Insurer Sues Google in Alabama Over Unflattering Search Results

By Michael Adams | January 11, 2012

An insurer is hoping to use an Alabama state law governing deceptive trade practices to stop Google from prominently displaying negative websites about the company.

American Income Life Insurance Co. has filed suit in the Jefferson County Alabama Circuit Court charging that Google, along with several websites, are violating state law by “intentionally disparaging the goods, services, or business of the plaintiff by false and misleading representations of fact.”

American Income is a wholly-owned subsidiary of the McKinney, Texas-based Torchmark Corp. and specializes in selling life insurance and other supplemental policies to labor unions, credit unions and associations.

At issue in the suit are several websites that appear on the first Google page of search results about the company and that contain contents criticizing the insurer’s business practices.

One website,, appears under the heading of “American Income Life is a Scam.” Another website,, appears to contain posts from former and prospective employees that claim the insurer allegedly engages in unscrupulous hiring practices, including inflating income figures and misstating the number of hours employees are expected to work.

In a letter to Google executives, Alabama attorney Richard Baxley said the sites are scams that are targeted to hurt the insurer by making anonymous charges under the guise of being “whistleblowers” serving a public service. As a result, he said, the company has sustained significant financial damage.

“These losses already amount to millions of dollars,” said Baxley. “And we expect the magnitude of these losses –and their direct causal link to Google’s page on placement—to climb.”

Google posts search results based on a page rank or “black box” algorithm that uses the number of requests for a particular website and other proprietary information to list sites based on their content value.

Baxley said that the anonymous websites have figured out how to game Google’s algorithm to ensure that their sites rank high in search results. He said because of that the company is losing prospective employees who decide not to work for the insurer based on faulty information.

“We are continuing to interview applicants that have been scheduled to appear for interviews, but fail to do so,” said Baxley, a former Alabama state attorney general.

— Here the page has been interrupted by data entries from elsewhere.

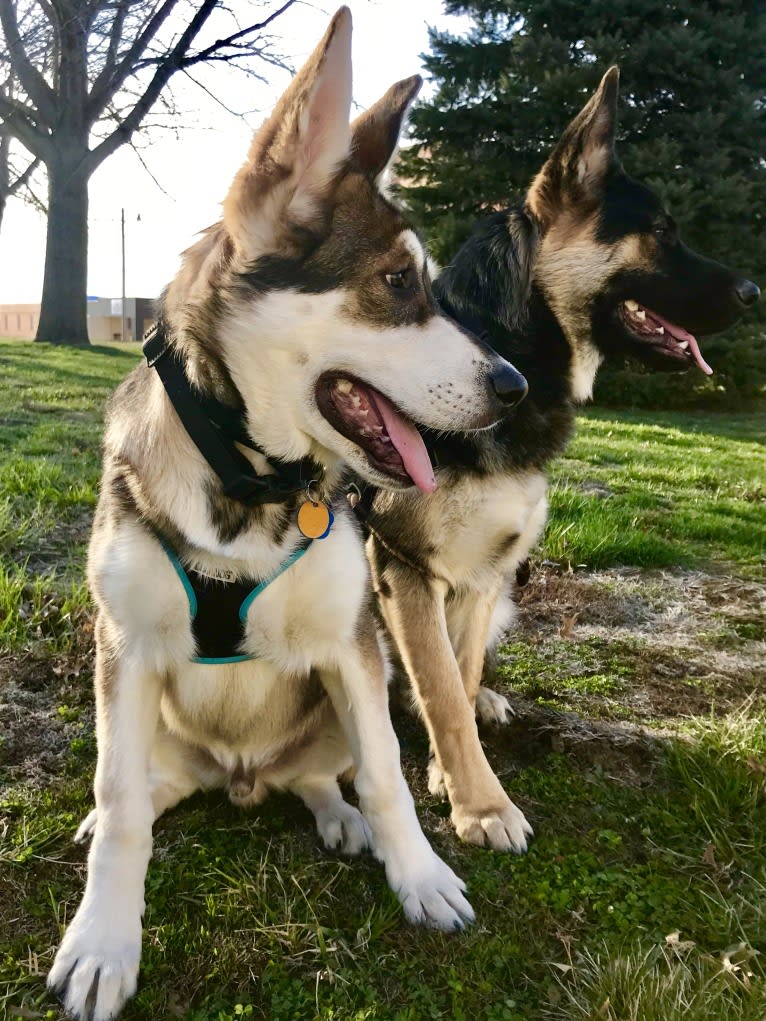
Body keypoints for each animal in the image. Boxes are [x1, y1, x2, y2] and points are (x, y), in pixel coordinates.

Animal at [46, 9, 527, 1021]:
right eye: (396, 284)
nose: (515, 386)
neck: (253, 478)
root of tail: (241, 779)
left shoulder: (354, 645)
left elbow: (386, 776)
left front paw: (419, 873)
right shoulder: (126, 650)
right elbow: (124, 812)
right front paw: (103, 939)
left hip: (342, 702)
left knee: (322, 773)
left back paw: (338, 816)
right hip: (152, 725)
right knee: (138, 791)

Although American Income says the damages from the Google postings run into the millions of dollars in lost revenue and a reduction in potential employees, the company appears to be more concerned about the placement of the negative websites, which they concede are protected under the First Amendment, than it is in receiving any actual damages.

Before filing suit, Baxley proposed a compromise that he said would satisfy the insurer. He called on Google to change the order of the search results so that the links to the negative websites would be below the second page of search results or come after the 25th search result.

Google, however, rejected the proposal, saying that it only provides access to websites and therefore, it is not their responsibility to remove any allegedly defamatory material from its search results. As a result, Google stated, American Life needed to contact the websites directly and any changes would be reflected in the search results.

“Google provides access to publicly available webpages, but does not control the content of any of the billions of the pages currently in the index,” Google said.

Google is claiming immunity from the lawsuit under section 230(c) of the 1996 federal Communications Decency Act, which holds that “no provider or user of an interactive computer service shall be treated as the publisher or speaker of any information provided by another content provider.”

Baxley, however, is claiming that the Communications Decency Act doesn’t apply in this case since it involves deceptive trade practices as opposed to a defamation action.

“American Income Life Insurance Co. is not a scam, and is, in fact, a reputable and upstanding business corporation engaged in the lawful business of selling insurance policies,” said Baxley in papers filed with the court. “It is not engaged in any of the disparaging and/or misleading representations of fact alleged by defendant Google Inc. and the fictitious defendants via their seller-assisted, search engine marketing plan.”

The courts have consistently ruled in Google’s favor in similar cases.

In November 2011, the U.S. 9th Circuit Court of Appeal sided with Google when a construction firm sued the search engine for posting an anonymous review criticizing the construction firm’s work.

“The district court properly dismissed plaintiffs’ action, because plaintiffs seek to impose liability on Google for content created by a third party,” opined the court.